[PROVIDED DATA]

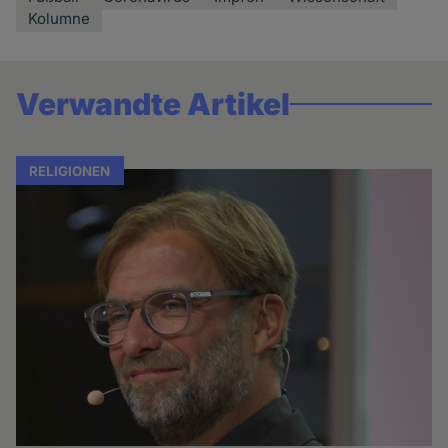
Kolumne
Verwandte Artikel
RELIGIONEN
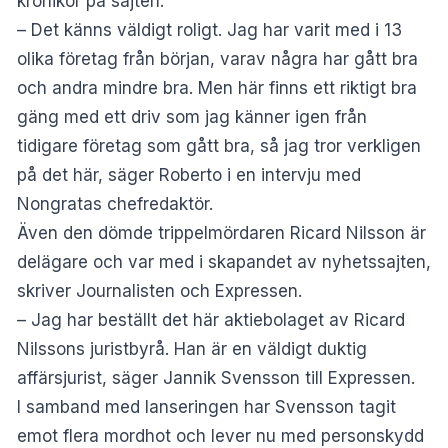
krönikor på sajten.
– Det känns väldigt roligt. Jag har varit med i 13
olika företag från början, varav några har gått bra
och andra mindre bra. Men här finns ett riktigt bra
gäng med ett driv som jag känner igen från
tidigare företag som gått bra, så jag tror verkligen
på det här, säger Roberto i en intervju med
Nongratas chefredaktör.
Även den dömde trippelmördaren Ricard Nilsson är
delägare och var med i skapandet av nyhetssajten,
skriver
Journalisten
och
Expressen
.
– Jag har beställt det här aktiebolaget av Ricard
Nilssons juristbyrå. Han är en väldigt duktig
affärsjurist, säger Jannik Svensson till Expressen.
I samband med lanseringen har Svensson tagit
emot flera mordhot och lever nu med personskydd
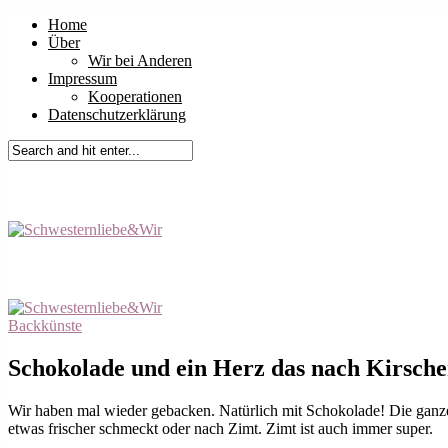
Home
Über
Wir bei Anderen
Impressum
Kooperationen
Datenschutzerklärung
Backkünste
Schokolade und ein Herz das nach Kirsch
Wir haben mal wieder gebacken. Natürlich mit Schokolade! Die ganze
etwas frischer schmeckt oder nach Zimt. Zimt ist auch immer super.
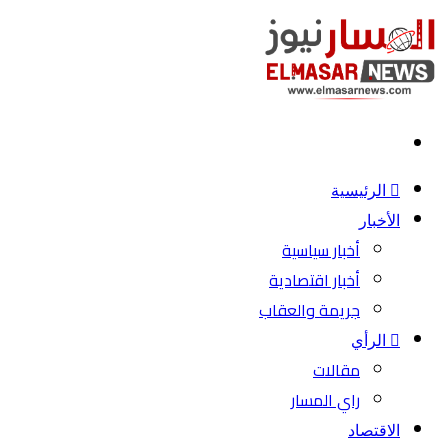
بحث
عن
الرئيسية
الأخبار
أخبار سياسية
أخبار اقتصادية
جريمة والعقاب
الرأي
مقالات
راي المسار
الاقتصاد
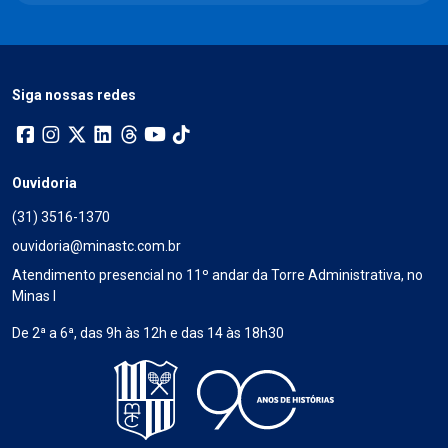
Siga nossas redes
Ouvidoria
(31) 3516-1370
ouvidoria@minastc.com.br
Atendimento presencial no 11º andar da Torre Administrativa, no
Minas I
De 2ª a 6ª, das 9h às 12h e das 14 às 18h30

[/PROVIDED DATA]
[PROVIDED DATA]

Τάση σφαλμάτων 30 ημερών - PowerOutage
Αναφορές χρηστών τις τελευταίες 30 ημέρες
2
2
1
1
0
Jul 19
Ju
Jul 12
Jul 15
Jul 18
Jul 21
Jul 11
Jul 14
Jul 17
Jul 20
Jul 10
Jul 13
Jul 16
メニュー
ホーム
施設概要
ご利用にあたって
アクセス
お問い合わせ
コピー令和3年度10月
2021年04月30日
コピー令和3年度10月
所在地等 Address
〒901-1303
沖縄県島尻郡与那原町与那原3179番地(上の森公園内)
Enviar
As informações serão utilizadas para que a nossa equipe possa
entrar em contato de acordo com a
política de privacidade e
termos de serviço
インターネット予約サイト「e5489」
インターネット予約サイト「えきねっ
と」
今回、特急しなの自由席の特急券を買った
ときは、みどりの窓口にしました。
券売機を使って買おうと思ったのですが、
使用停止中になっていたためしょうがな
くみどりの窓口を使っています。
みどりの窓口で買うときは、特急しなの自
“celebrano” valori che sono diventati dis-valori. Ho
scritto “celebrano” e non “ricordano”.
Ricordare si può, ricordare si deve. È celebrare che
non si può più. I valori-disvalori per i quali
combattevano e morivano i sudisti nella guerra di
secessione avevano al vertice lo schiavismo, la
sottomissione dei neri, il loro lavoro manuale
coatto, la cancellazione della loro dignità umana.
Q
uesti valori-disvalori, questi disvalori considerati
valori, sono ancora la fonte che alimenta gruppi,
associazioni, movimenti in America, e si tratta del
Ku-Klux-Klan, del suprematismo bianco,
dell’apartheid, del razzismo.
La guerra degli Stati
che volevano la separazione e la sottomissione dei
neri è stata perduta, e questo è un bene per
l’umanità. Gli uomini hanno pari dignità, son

[/PROVIDED DATA]

Please turn the lines of the data above into a numbered list, starting at the line that contains "Τάση σφαλμάτων 30 ημερών - PowerOutage" and ending at the line that contains "l’umanità. Gli uomini hanno pari dignità, son", both included. Leave out any blank lines.

1. Τάση σφαλμάτων 30 ημερών - PowerOutage
2. Αναφορές χρηστών τις τελευταίες 30 ημέρες
3. 2
4. 2
5. 1
6. 1
7. 0
8. Jul 19
9. Ju
10. Jul 12
11. Jul 15
12. Jul 18
13. Jul 21
14. Jul 11
15. Jul 14
16. Jul 17
17. Jul 20
18. Jul 10
19. Jul 13
20. Jul 16
21. メニュー
22. ホーム
23. 施設概要
24. ご利用にあたって
25. アクセス
26. お問い合わせ
27. コピー令和3年度10月
28. 2021年04月30日
29. コピー令和3年度10月
30. 所在地等 Address
31. 〒901-1303
32. 沖縄県島尻郡与那原町与那原3179番地(上の森公園内)
33. Enviar
34. As informações serão utilizadas para que a nossa equipe possa
35. entrar em contato de acordo com a
36. política de privacidade e
37. termos de serviço
38. インターネット予約サイト「e5489」
39. インターネット予約サイト「えきねっ
40. と」
41. 今回、特急しなの自由席の特急券を買った
42. ときは、みどりの窓口にしました。
43. 券売機を使って買おうと思ったのですが、
44. 使用停止中になっていたためしょうがな
45. くみどりの窓口を使っています。
46. みどりの窓口で買うときは、特急しなの自
47. “celebrano” valori che sono diventati dis-valori. Ho
48. scritto “celebrano” e non “ricordano”.
49. Ricordare si può, ricordare si deve. È celebrare che
50. non si può più. I valori-disvalori per i quali
51. combattevano e morivano i sudisti nella guerra di
52. secessione avevano al vertice lo schiavismo, la
53. sottomissione dei neri, il loro lavoro manuale
54. coatto, la cancellazione della loro dignità umana.
55. Q
56. uesti valori-disvalori, questi disvalori considerati
57. valori, sono ancora la fonte che alimenta gruppi,
58. associazioni, movimenti in America, e si tratta del
59. Ku-Klux-Klan, del suprematismo bianco,
60. dell’apartheid, del razzismo.
61. La guerra degli Stati
62. che volevano la separazione e la sottomissione dei
63. neri è stata perduta, e questo è un bene per
64. l’umanità. Gli uomini hanno pari dignità, son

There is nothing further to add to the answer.